» **Source material**
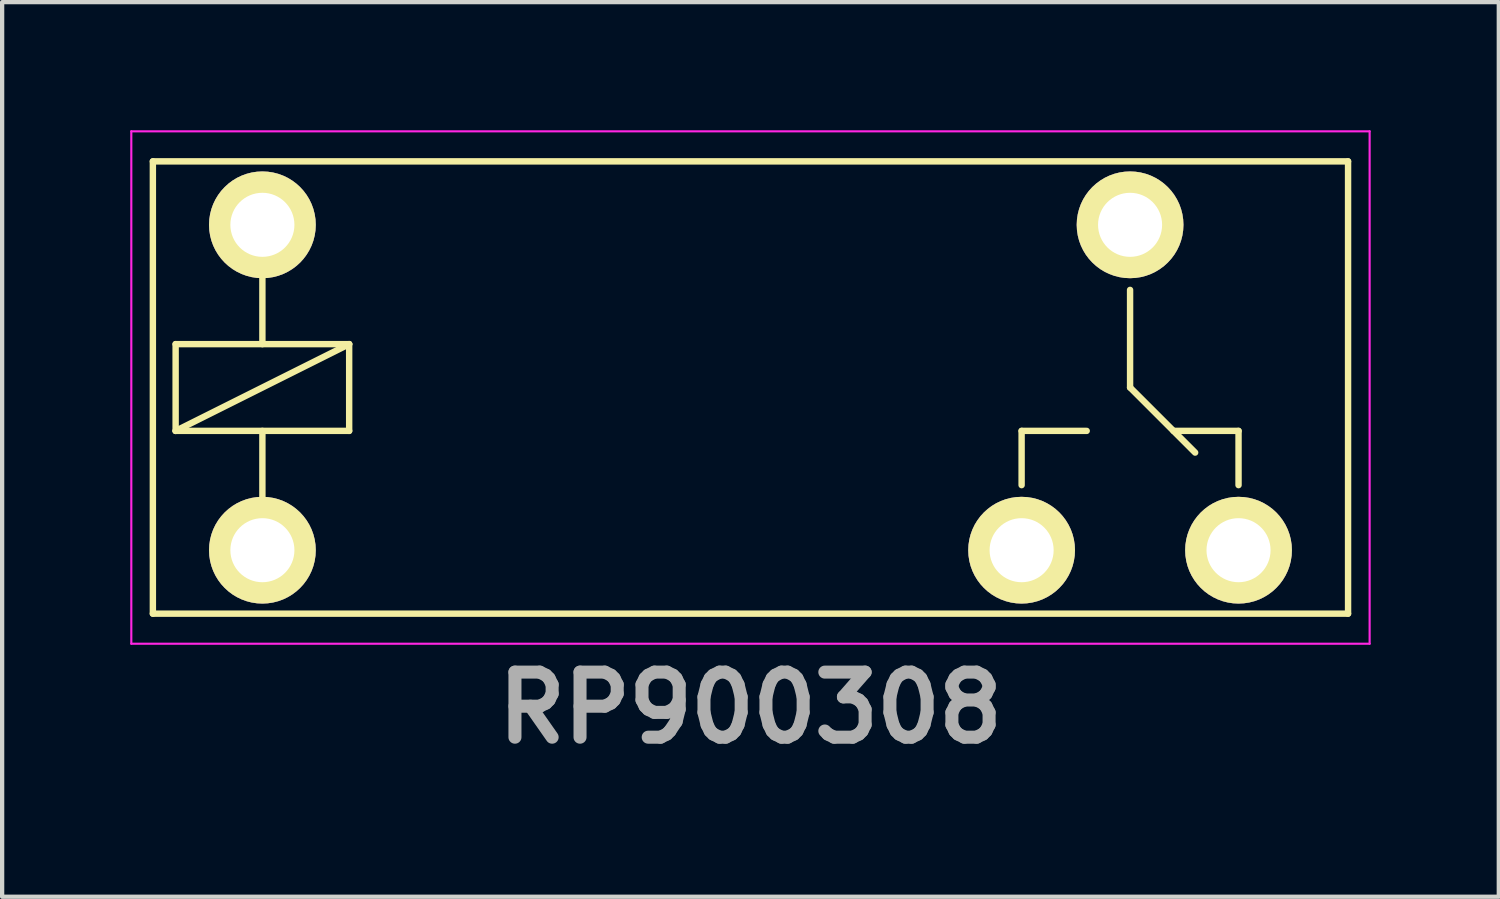
<source format=kicad_pcb>
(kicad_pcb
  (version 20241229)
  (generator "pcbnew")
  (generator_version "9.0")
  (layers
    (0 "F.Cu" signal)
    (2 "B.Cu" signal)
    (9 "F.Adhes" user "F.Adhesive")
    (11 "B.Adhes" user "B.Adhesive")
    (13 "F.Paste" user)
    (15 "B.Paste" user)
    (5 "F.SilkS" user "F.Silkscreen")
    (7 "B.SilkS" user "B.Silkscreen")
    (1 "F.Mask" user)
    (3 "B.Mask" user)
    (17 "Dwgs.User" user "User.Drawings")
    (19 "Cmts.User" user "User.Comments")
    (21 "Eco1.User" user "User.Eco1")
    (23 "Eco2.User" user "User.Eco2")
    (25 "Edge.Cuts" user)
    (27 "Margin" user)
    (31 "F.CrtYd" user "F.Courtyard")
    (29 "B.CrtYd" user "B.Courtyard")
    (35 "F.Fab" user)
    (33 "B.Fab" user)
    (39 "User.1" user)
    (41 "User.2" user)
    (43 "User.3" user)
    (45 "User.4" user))
  (footprint "RP900308"
    (layer "F.Cu")
    (at 14.525 6.025)
    (property "Reference" "RP900308" (at 0 7.5 0) (layer "F.Fab") (effects (font (size 1.524 1.524) (thickness 0.305))))
    (attr through_hole)
    (fp_line (start -13.995 -5.296) (end -13.995 5.296) (stroke (width 0.15) (type solid)) (layer "F.SilkS"))
    (fp_line (start -13.995 -5.296) (end 13.995 -5.296) (stroke (width 0.15) (type solid)) (layer "F.SilkS"))
    (fp_line (start -13.995 5.296) (end 13.995 5.296) (stroke (width 0.15) (type solid)) (layer "F.SilkS"))
    (fp_line (start -13.462 -1.016) (end -13.462 1.016) (stroke (width 0.15) (type solid)) (layer "F.SilkS"))
    (fp_line (start -13.462 1.016) (end -9.398 1.016) (stroke (width 0.15) (type solid)) (layer "F.SilkS"))
    (fp_line (start -11.43 -1.016) (end -11.43 -3.81) (stroke (width 0.15) (type solid)) (layer "F.SilkS"))
    (fp_line (start -11.43 1.016) (end -11.43 3.81) (stroke (width 0.15) (type solid)) (layer "F.SilkS"))
    (fp_line (start -9.398 -1.016) (end -13.462 -1.016) (stroke (width 0.15) (type solid)) (layer "F.SilkS"))
    (fp_line (start -9.398 -1.016) (end -13.462 1.016) (stroke (width 0.15) (type solid)) (layer "F.SilkS"))
    (fp_line (start -9.398 1.016) (end -9.398 -1.016) (stroke (width 0.15) (type solid)) (layer "F.SilkS"))
    (fp_line (start 6.35 1.016) (end 7.874 1.016) (stroke (width 0.15) (type solid)) (layer "F.SilkS"))
    (fp_line (start 6.35 2.286) (end 6.35 1.016) (stroke (width 0.15) (type solid)) (layer "F.SilkS"))
    (fp_line (start 8.89 -2.286) (end 8.89 0) (stroke (width 0.15) (type solid)) (layer "F.SilkS"))
    (fp_line (start 8.89 0) (end 10.414 1.524) (stroke (width 0.15) (type solid)) (layer "F.SilkS"))
    (fp_line (start 11.43 1.016) (end 9.906 1.016) (stroke (width 0.15) (type solid)) (layer "F.SilkS"))
    (fp_line (start 11.43 2.286) (end 11.43 1.016) (stroke (width 0.15) (type solid)) (layer "F.SilkS"))
    (fp_line (start 13.995 -5.296) (end 13.995 5.296) (stroke (width 0.15) (type solid)) (layer "F.SilkS"))
    (fp_line (start -14.5 -6) (end 14.5 -6) (stroke (width 0.05) (type solid)) (layer "F.CrtYd"))
    (fp_line (start -14.5 6) (end -14.5 -6) (stroke (width 0.05) (type solid)) (layer "F.CrtYd"))
    (fp_line (start 14.5 -6) (end 14.5 6) (stroke (width 0.05) (type solid)) (layer "F.CrtYd"))
    (fp_line (start 14.5 6) (end -14.5 6) (stroke (width 0.05) (type solid)) (layer "F.CrtYd"))
    (pad "11" thru_hole circle (at 8.89 -3.81) (size 2.5 2.5) (drill 1.5) (layers "*.Cu" "*.Mask" "F.SilkS"))
    (pad "12" thru_hole circle (at 11.43 3.81) (size 2.5 2.5) (drill 1.5) (layers "*.Cu" "*.Mask" "F.SilkS"))
    (pad "14" thru_hole circle (at 6.35 3.81) (size 2.5 2.5) (drill 1.5) (layers "*.Cu" "*.Mask" "F.SilkS"))
    (pad "A1" thru_hole circle (at -11.43 3.81) (size 2.5 2.5) (drill 1.5) (layers "*.Cu" "*.Mask" "F.SilkS"))
    (pad "A2" thru_hole circle (at -11.43 -3.81) (size 2.5 2.5) (drill 1.5) (layers "*.Cu" "*.Mask" "F.SilkS")))
  (gr_rect
    (start -3 -3)
    (end 32.05 17.951)
    (stroke (width 0.1) (type default))
    (fill no)
    (layer "Edge.Cuts")))
</source>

» **Aim of the exercise**
From the data above, gather every line that includes the word "Adhes".

» **Exercise output**
    (9 "F.Adhes" user "F.Adhesive")
    (11 "B.Adhes" user "B.Adhesive")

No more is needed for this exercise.